NEW DELHI – The U.S. Commission on International Religious Freedom (USCIRF) on Wednesday voiced disappointment over the Indian government's failure to issue visas to its delegation to enter the South Asian country.
A USCIRF delegation had planned to meet with officials, religious leaders and civil society activists to discuss religious freedom conditions but was again denied visas. Their first attempt to visit the country failed in 2001. Their June 12 visit would have been the Commission's first to India.
"We are particularly disappointed by the new Indian government's refusal to facilitate an official U.S. delegation to discuss religious freedom issues and government measures to counter communal violence, which has a religious component," said Commission chair Felice D. Gaer.
"Our Commission has visited China, Russia, Saudi Arabia, and over 20 other countries. India, a close ally of the United States, has been unique among democracies in delaying and denying USCIRF's ability to visit. USCIRF has been requesting visits since 2001," Gaer noted.
Last month, the Commission released its annual report on religious freedom in countries around the world but delayed its India section because of the planned USCIRF trip.
"We wanted to hear from all sectors of Indian society, and allow these diverse perspectives to shape our report," said Gaer.
Although the Commission obtained U.S. State Department support, made travel arrangements, and requested meetings with a variety of officials for the June 12 visit, the Indian government still refused to issue visas and did not offer alternative dates for a visit.
The denial of visas came just days after a noted Hindu pontiff opposed the scheduled visit by a foreign delegation.
"We will not allow interference in our internal religious affairs by external bodies. We see it as an intrusive mechanism of a foreign government which is interfering with the internal affairs of India," said Shankaracharya Jayendra Saraswathi of Kanchi Kamakoti Peetham.
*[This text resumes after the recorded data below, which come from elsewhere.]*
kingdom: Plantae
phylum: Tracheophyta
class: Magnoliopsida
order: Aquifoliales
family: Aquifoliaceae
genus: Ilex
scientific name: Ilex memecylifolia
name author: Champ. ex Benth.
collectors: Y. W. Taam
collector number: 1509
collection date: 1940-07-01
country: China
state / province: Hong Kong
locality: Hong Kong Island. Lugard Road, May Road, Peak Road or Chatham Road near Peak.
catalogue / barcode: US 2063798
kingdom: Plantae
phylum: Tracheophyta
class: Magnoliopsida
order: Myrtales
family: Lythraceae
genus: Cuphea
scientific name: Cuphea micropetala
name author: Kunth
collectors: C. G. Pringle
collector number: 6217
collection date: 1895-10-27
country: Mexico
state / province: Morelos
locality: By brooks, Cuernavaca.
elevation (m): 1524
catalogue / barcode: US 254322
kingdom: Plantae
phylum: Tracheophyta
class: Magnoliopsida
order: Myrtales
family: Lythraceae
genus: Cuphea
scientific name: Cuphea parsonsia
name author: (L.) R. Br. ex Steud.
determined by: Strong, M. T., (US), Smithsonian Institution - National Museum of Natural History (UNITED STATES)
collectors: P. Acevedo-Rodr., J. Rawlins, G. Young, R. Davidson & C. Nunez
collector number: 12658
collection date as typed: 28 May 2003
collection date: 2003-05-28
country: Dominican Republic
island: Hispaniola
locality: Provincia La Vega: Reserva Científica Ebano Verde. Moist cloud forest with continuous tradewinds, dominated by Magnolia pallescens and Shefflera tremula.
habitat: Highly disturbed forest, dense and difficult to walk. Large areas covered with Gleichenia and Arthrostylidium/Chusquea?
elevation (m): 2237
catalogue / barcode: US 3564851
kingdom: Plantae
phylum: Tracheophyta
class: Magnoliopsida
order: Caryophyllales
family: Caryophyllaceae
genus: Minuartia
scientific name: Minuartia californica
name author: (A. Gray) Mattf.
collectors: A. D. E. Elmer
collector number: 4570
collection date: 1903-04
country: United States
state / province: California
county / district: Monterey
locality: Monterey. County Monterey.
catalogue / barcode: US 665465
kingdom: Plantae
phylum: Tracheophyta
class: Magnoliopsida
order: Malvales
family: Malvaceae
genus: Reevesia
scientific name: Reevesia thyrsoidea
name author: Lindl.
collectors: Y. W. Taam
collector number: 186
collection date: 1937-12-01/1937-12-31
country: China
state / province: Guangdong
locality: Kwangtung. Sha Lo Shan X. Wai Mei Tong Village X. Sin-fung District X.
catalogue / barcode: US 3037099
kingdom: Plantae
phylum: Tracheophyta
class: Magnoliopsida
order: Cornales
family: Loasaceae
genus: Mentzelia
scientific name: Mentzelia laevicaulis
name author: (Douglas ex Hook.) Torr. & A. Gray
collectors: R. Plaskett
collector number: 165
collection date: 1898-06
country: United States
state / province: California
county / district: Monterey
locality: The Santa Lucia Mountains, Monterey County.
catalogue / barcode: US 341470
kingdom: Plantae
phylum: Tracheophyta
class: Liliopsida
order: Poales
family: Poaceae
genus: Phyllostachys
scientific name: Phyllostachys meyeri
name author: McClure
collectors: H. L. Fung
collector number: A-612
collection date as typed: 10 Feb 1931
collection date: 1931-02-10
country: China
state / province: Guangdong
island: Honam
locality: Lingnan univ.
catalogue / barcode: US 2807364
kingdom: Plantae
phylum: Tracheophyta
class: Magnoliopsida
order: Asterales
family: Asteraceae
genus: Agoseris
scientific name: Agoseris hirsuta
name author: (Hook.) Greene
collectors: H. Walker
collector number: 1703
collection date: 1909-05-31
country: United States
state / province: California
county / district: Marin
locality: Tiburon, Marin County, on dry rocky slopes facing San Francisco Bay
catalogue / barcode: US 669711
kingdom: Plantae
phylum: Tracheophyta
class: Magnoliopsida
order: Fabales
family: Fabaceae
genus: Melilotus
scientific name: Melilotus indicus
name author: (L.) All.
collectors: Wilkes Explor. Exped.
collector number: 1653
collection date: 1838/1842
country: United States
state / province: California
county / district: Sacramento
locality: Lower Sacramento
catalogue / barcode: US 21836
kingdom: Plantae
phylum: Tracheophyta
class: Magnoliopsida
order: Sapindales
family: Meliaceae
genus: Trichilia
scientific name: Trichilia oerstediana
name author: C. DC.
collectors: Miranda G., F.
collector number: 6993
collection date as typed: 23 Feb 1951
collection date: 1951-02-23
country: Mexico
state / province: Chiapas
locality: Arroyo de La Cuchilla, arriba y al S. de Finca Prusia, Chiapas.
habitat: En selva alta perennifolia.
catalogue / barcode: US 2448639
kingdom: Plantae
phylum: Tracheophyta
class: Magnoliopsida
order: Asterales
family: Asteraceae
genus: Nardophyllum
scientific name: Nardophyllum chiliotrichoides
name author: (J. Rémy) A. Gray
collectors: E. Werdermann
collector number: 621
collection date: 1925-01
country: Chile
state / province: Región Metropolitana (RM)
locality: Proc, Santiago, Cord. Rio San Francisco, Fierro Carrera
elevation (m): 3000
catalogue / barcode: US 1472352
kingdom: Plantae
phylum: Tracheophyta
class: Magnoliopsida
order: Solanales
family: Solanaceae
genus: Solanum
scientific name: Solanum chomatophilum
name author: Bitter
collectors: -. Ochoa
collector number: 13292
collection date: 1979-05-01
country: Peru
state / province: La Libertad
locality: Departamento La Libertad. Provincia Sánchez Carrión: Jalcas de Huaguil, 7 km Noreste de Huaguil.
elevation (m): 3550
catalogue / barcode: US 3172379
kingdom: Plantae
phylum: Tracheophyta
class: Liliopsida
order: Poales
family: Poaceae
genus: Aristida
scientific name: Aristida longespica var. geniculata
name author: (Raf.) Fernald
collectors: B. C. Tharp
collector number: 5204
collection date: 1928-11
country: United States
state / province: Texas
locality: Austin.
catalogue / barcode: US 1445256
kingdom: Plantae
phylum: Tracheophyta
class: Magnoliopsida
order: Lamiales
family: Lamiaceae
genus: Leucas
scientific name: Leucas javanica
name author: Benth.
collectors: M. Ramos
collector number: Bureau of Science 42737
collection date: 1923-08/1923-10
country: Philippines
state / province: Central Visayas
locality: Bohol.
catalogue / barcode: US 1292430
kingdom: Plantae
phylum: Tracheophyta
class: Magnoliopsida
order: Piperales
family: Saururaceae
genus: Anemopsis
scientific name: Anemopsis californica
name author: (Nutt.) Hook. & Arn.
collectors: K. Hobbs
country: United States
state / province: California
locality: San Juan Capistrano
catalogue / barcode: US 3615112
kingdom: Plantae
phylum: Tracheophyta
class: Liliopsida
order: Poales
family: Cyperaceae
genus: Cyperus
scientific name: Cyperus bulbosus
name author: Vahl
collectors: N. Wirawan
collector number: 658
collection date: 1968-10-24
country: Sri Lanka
USCIRF commissioners planned to discuss the status of religious freedom as well as the communal and anti-Christian violence that broke out again last year. Last August, Christians in the state of Orissa were attacked and their homes and churches were burned by Hindu extremists who blamed the Christian minority for the death of their leader. With little money and fear of more violence, thousands remain in displacement camps today.
The USCIRF delegation was hoping to discuss the Indian government's response to the violence, and its development of preventive strategies at the local and national levels. According to information before USCIRF, the Indian justice system has prosecuted only a handful of persons responsible for communal violence and related abuses since the mid 1980s.
USCIRF is an independent, bipartisan U.S. federal government commission. Commissioners are appointed by the U.S. President and congressional leaders. In 2002, the Commission had recommended India be designated as a "Country of Particular Concern" (CPC), citing severe violations of religious freedom. That label was removed in 2005 but the Commission has continued to monitor the country.